╭─ SOURCE INFORMATION

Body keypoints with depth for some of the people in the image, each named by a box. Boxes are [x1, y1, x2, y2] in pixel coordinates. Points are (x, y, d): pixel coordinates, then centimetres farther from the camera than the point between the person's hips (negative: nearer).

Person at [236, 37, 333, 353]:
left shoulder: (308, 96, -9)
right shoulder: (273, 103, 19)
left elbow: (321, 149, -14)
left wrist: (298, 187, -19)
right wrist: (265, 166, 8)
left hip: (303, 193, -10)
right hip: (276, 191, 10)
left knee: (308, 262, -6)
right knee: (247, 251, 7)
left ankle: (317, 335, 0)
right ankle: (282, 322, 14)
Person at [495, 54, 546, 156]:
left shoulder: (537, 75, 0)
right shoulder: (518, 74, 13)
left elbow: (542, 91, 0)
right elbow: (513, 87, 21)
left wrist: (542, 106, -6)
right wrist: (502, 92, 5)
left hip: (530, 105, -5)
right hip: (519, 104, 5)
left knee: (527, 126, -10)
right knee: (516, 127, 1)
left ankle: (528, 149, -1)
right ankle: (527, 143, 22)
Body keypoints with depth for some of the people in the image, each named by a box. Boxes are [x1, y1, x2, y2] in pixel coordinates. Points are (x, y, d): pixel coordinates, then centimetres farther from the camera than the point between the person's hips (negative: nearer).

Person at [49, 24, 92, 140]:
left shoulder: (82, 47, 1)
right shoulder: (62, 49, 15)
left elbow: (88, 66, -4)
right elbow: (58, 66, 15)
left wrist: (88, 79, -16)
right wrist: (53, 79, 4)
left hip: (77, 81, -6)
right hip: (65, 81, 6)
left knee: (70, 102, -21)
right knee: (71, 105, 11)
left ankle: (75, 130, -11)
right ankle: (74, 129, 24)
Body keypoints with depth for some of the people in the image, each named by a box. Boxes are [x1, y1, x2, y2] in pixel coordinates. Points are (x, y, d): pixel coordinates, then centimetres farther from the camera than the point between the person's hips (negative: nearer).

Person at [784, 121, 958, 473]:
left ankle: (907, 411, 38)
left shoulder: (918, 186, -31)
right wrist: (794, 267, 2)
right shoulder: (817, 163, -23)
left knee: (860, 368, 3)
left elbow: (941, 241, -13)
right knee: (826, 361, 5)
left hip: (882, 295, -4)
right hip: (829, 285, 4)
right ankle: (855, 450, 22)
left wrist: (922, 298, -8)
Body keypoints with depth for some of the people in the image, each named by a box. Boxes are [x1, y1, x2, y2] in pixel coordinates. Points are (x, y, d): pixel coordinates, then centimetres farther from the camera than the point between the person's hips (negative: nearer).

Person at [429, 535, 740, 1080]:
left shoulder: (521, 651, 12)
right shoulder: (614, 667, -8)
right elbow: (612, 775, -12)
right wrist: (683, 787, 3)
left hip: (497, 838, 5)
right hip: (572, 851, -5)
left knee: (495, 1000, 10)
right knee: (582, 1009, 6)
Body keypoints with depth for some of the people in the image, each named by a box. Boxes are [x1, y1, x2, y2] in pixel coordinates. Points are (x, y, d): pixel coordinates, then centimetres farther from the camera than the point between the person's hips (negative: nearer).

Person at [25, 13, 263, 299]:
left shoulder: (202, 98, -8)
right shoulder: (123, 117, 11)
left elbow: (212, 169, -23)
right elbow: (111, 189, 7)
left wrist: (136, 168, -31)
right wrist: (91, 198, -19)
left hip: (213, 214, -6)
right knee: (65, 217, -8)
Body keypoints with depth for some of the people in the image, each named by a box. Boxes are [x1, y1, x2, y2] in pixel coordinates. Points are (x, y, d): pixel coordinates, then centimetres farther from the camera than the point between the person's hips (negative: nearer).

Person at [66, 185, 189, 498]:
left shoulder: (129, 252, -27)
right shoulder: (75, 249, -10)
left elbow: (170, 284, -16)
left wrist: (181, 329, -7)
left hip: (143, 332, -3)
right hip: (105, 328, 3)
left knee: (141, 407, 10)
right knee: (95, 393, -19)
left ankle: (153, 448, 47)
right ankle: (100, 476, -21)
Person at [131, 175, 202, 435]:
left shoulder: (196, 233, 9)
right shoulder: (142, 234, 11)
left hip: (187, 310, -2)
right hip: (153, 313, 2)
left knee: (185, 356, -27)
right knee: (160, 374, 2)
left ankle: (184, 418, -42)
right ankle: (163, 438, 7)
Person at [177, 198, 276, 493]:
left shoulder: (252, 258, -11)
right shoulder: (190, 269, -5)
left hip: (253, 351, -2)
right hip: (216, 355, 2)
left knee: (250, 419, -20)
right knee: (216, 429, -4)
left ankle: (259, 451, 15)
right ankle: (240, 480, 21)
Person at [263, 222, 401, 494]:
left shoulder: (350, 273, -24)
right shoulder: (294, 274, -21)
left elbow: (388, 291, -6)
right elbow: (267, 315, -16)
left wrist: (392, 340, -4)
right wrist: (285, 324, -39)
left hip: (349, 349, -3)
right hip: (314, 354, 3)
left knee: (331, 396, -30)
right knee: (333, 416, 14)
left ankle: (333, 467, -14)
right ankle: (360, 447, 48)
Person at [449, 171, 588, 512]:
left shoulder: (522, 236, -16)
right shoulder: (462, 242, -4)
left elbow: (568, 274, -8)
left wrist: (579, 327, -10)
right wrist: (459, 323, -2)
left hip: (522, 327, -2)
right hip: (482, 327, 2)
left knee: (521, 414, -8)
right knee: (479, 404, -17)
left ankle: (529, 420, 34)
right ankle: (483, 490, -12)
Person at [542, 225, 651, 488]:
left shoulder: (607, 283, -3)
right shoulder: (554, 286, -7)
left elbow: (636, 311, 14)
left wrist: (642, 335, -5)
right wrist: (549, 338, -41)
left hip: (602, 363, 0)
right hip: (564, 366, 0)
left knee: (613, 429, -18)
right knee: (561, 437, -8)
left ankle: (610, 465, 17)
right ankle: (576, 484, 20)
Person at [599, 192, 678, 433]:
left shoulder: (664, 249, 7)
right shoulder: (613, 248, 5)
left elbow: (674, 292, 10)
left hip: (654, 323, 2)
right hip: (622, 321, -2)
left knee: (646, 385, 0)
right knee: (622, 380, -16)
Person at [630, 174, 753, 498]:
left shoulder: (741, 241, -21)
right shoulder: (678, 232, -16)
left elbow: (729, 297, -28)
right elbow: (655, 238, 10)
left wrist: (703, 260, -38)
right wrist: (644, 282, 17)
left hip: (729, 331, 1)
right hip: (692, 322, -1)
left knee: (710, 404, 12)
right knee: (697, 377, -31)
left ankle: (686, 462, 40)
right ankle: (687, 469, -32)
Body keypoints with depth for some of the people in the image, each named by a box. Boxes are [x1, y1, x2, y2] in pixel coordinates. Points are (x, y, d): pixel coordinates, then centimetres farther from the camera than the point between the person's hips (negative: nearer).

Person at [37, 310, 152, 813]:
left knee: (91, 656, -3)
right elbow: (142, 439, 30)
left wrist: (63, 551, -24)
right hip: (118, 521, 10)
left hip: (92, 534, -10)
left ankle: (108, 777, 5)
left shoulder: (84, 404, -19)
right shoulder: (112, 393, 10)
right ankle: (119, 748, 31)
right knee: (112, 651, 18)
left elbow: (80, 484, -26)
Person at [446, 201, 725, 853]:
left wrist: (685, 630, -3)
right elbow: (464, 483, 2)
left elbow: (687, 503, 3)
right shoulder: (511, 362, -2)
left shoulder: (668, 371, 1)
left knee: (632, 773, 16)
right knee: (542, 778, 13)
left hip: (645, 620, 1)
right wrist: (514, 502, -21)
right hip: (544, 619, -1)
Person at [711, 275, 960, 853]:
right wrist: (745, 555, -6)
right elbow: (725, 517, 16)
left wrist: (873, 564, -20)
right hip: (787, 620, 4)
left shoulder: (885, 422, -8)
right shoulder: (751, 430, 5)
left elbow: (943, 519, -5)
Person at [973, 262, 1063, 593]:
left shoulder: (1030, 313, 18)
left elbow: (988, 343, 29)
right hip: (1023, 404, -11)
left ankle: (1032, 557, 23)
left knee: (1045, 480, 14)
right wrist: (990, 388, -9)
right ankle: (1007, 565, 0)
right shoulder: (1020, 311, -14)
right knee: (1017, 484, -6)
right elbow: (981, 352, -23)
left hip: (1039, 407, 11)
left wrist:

╰─

TASK PROMPT: Using the records above, copy word for word the line with "right shoulder: (273, 103, 19)", the line with "right ankle: (282, 322, 14)", and every line between them.

RESPONSE:
right shoulder: (273, 103, 19)
left elbow: (321, 149, -14)
left wrist: (298, 187, -19)
right wrist: (265, 166, 8)
left hip: (303, 193, -10)
right hip: (276, 191, 10)
left knee: (308, 262, -6)
right knee: (247, 251, 7)
left ankle: (317, 335, 0)
right ankle: (282, 322, 14)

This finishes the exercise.